Hi Malcolm,
We have been fortunate enough to have Julien Langou help us with this problem last week. I don't think Julien will mind me posting some of the notes he left for me about the solution (note: this is all work done by Julien, so credit for this goes to him entirely). We
were using the ACML versions of Lapack and BLAS, but will now use the standard netlib version of LAPACK and the Goto BLAS.
--------------------
multithreaded BLAS:
--------------------
- the problem comes from the ACML library.
1- The ACML library provides LAPACK and BLAS, but their BLAS does not seem to be multithreaded (note: this is strange, there should be a multithreaded version somewhere on the net)
2- If you want to use LAPACK from ACML, and BLAS from Goto BLAS, you need to link first to Goto BLAS and then the ACML library
3- However, this is not working. ACML LAPACK calls some strange BLAS name so that they are sure you are using their BLAS. It doesn't appear to be possible to use ACML LAPACK with the Goto BLAS.
4- I installed LAPACK from netlib and linked with Goto Blas, below the results

So type
> g77 -m64 -Wall -Wimplicit -ffixed-line-length-0 -lm -o \
fwd_3D_harmonic_banded_serial.opt fwd_3D_harmonic_banded_serial.f \
LAPACK/lapack_LINUX.a /usr/local/goto_blas/libgoto_opt-64_1024p_old-r0.97.so -lpthread
> ./fwd_3D_harmonic_banded_serial.opt
-------------------------------------------------------------------------------------
PID USER PRI NI SIZE RSS SHARE STAT %CPU %MEM TIME CPU COMMAND
17131 ape20 25 0 958M 957M 816 R 194.4 48.4 0:43 1 fwd_3D_harmonic
-------------------------------------------------------------------------------------
-------------------------------------------------------------------------------------
+ Elapsed wall time (s): 49.2200012
-------------------------------------------------------------------------------------
The major thing that has changed is now the processor usage is 194.4% (i.e. both processors are going almost full speed), meaning the multithreaded BLAS is now working in our case. I'm sorry the text showing this is not aligned correctly. Note the elapsed wall time, this is almost 50% faster than it was with the single-threaded BLAS from the ACML.
So, in summary, if you link
properly to a multithreaded BLAS library (we needed help with this), you can get a large code speedup and near full utilization of both processors on the machine.
I must thank Julien again for his assistance in working through this problem.
I hope this helps, all the best with your cluster.
Ashton

DATASET RECORDS

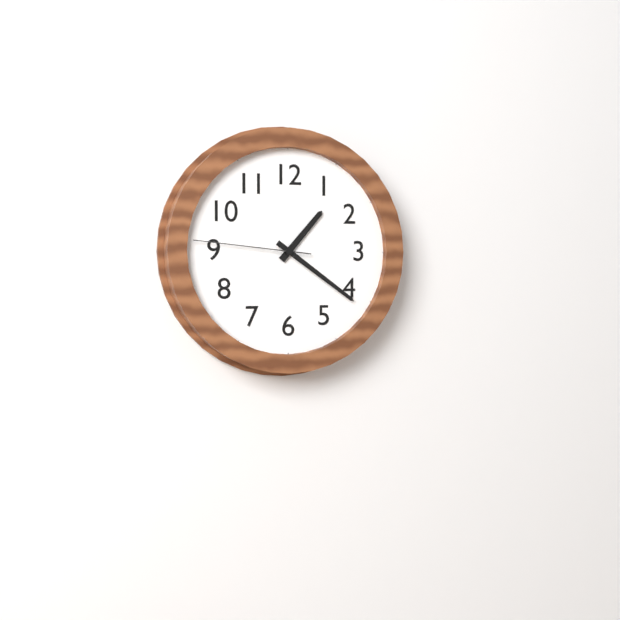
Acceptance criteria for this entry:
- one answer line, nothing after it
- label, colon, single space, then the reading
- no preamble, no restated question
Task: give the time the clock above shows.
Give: 1:21:46
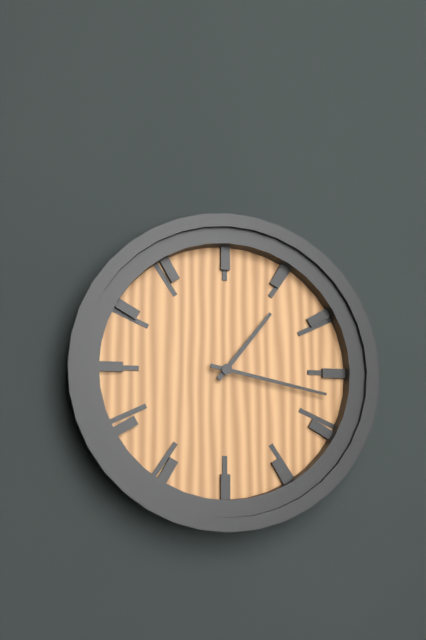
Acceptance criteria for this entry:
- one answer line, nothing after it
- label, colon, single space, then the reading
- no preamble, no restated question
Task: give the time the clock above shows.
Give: 1:17
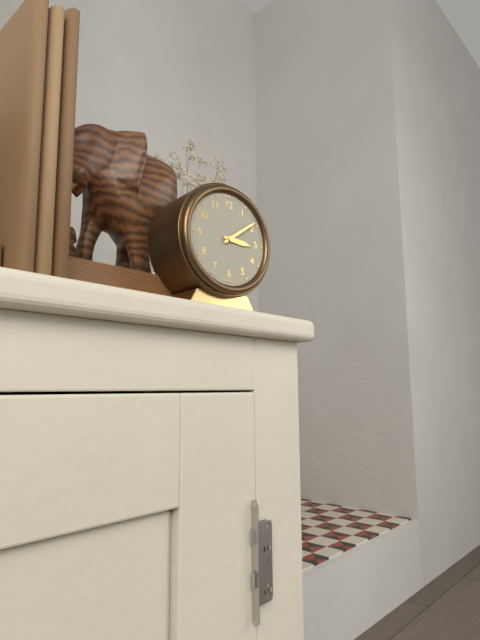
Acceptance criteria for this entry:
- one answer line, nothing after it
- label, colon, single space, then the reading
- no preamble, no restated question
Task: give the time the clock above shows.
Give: 3:09
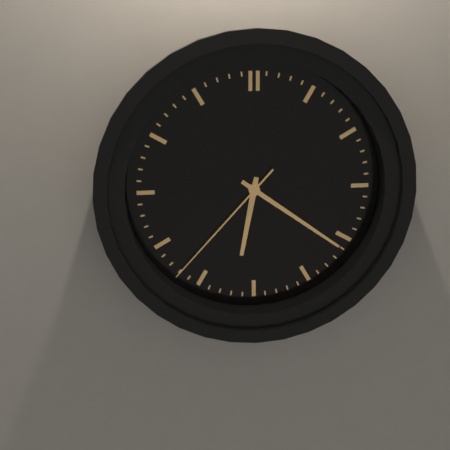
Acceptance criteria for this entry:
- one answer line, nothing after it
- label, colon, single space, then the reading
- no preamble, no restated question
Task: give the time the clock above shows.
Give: 6:21:37
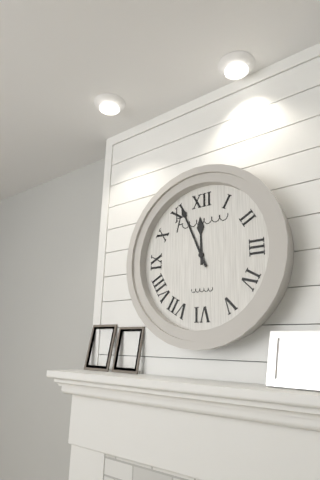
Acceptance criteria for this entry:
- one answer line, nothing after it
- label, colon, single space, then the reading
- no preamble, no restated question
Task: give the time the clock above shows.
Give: 11:56
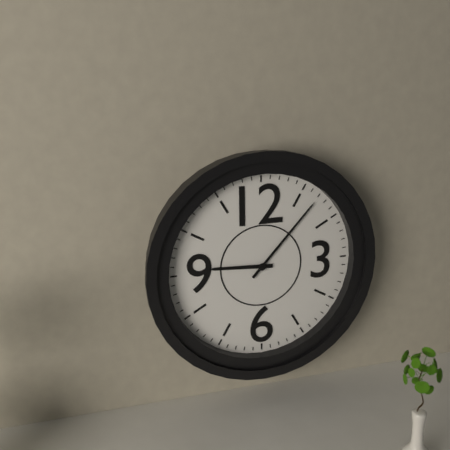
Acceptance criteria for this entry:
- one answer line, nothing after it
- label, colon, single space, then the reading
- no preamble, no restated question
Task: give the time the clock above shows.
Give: 9:07
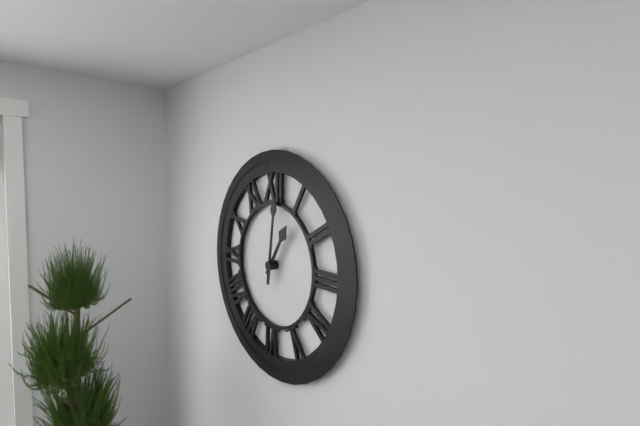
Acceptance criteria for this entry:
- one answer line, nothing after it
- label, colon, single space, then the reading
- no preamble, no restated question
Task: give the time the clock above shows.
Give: 1:01
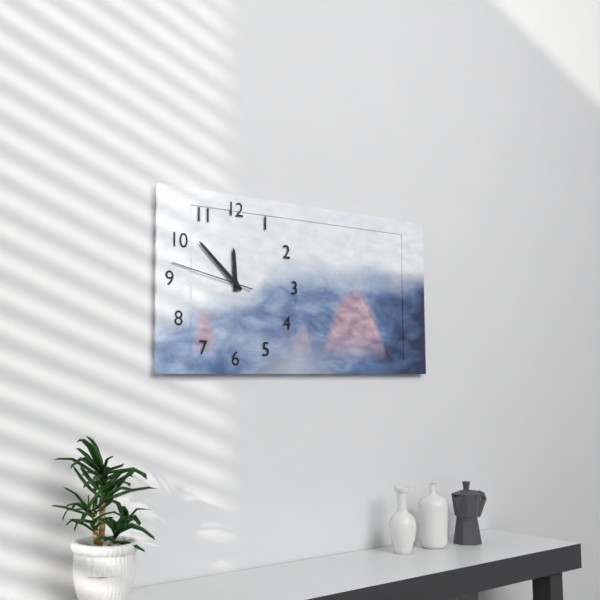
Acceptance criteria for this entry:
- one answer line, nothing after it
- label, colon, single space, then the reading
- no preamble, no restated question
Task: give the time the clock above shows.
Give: 11:52:47
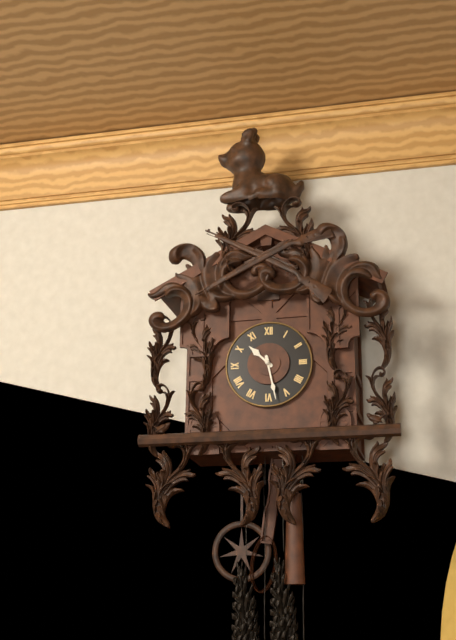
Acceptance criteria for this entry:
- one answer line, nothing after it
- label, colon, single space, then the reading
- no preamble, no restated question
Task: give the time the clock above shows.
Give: 10:28
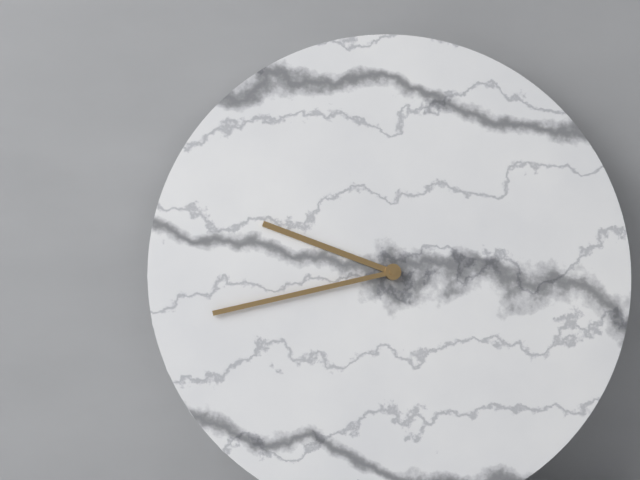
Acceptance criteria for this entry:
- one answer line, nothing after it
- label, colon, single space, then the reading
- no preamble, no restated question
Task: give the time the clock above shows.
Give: 9:43
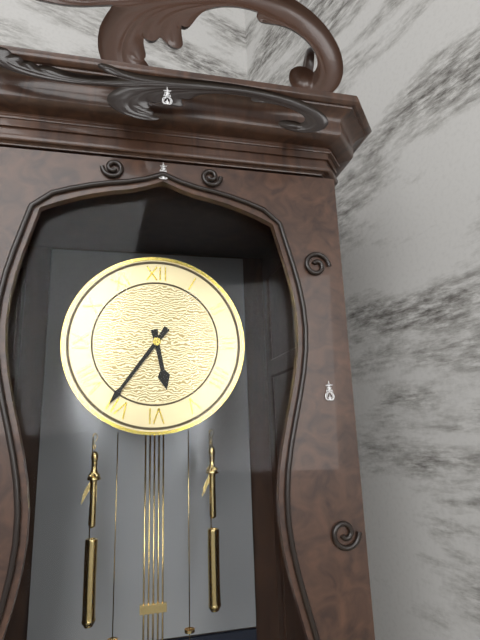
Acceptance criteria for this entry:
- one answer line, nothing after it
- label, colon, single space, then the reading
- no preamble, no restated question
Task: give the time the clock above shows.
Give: 5:36
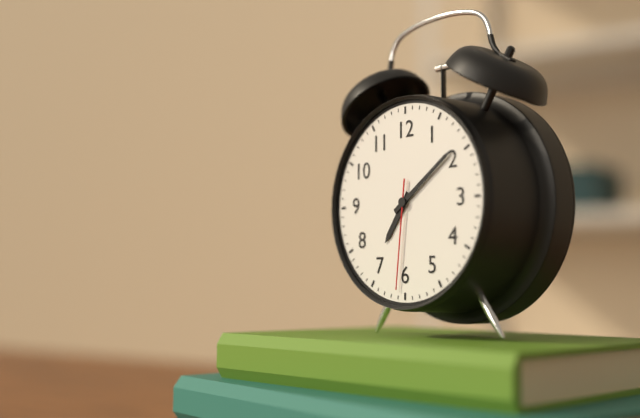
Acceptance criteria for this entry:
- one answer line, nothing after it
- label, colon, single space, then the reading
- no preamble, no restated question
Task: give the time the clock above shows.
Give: 7:09:31
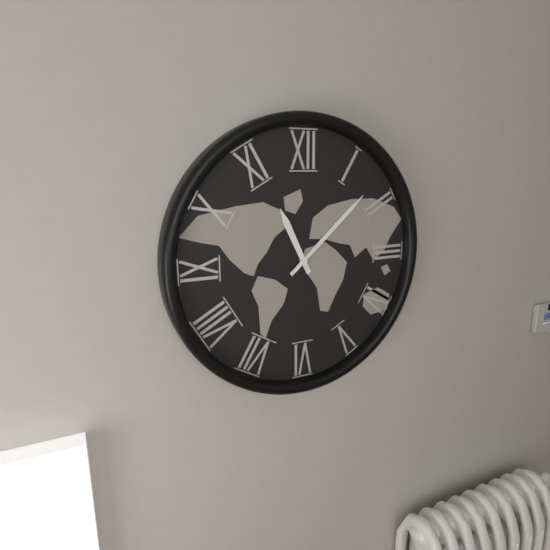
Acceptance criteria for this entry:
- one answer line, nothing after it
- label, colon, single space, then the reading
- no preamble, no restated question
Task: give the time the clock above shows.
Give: 11:08
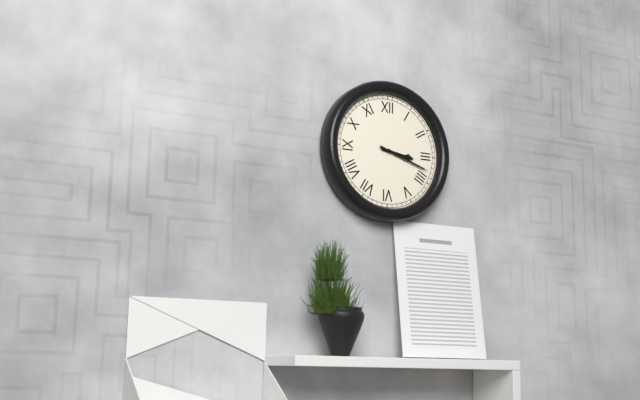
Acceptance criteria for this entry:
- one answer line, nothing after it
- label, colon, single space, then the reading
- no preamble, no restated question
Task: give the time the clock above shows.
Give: 3:18
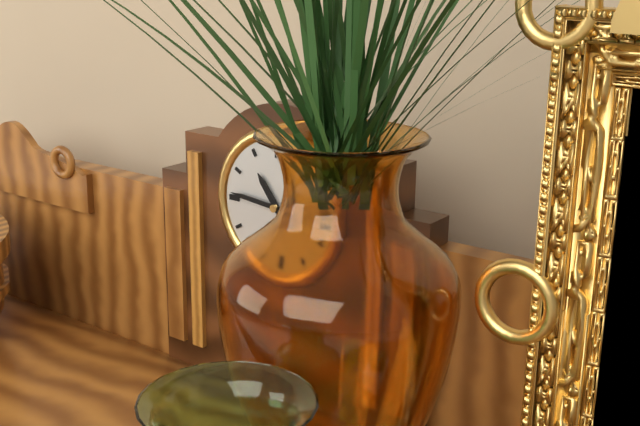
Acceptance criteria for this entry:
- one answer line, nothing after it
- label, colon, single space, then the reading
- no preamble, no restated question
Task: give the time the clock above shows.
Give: 10:46
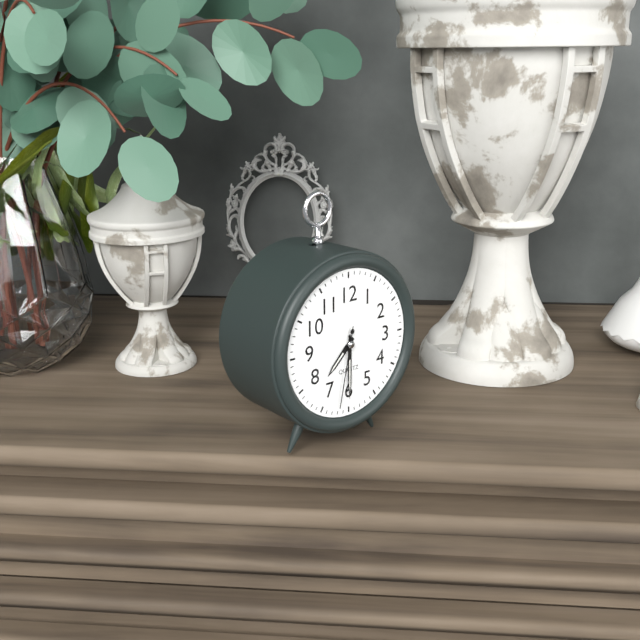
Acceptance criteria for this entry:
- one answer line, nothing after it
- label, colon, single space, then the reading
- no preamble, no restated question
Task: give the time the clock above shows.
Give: 7:30:32
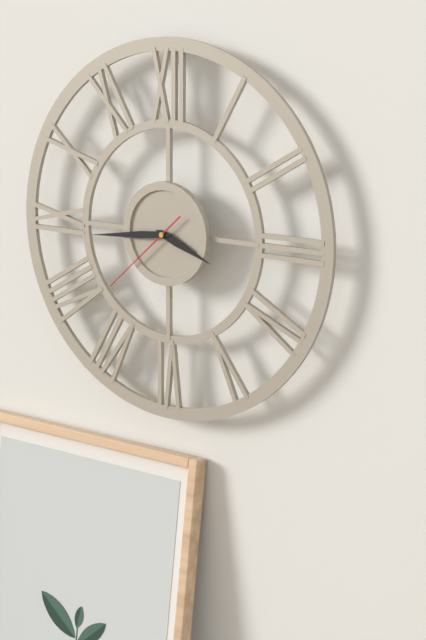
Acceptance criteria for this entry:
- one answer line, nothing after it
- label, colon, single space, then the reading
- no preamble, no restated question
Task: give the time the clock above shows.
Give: 3:44:38
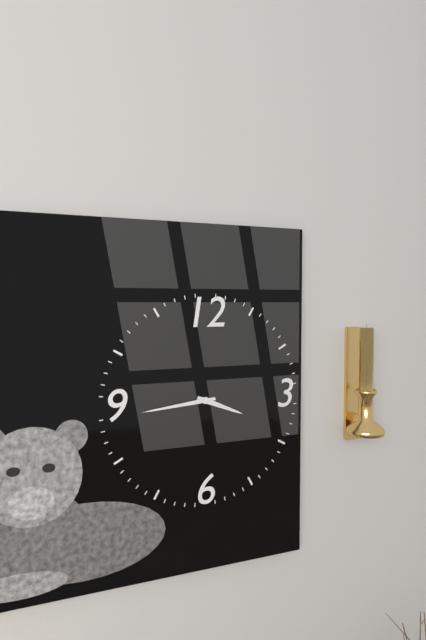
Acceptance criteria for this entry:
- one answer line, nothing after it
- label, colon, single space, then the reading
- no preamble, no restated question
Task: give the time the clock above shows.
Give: 3:44
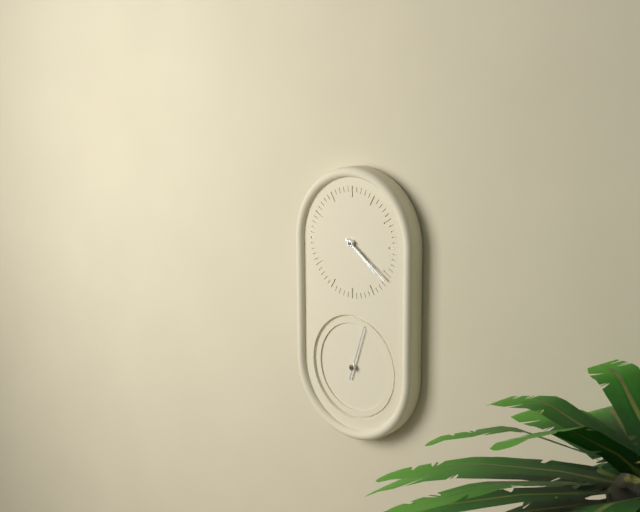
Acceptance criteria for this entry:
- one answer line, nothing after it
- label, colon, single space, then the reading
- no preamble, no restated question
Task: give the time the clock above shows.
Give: 4:21
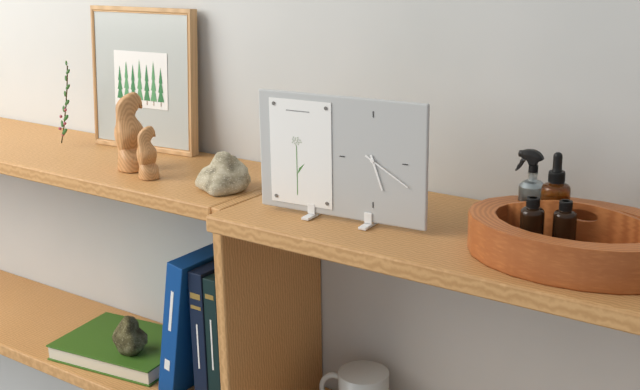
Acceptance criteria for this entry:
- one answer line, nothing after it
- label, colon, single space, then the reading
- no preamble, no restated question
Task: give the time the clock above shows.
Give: 5:20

INSTRUCTIONS FOR THE TASK
Copy the forum post about multithreaded BLAS word for word from "1- The ACML" to "with the Goto BLAS.". Rely only on the forum post about multithreaded BLAS.

CORRECT OUTPUT
1- The ACML library provides LAPACK and BLAS, but their BLAS does not seem to be multithreaded (note: this is strange, there should be a multithreaded version somewhere on the net)
2- If you want to use LAPACK from ACML, and BLAS from Goto BLAS, you need to link first to Goto BLAS and then the ACML library
3- However, this is not working. ACML LAPACK calls some strange BLAS name so that they are sure you are using their BLAS. It doesn't appear to be possible to use ACML LAPACK with the Goto BLAS.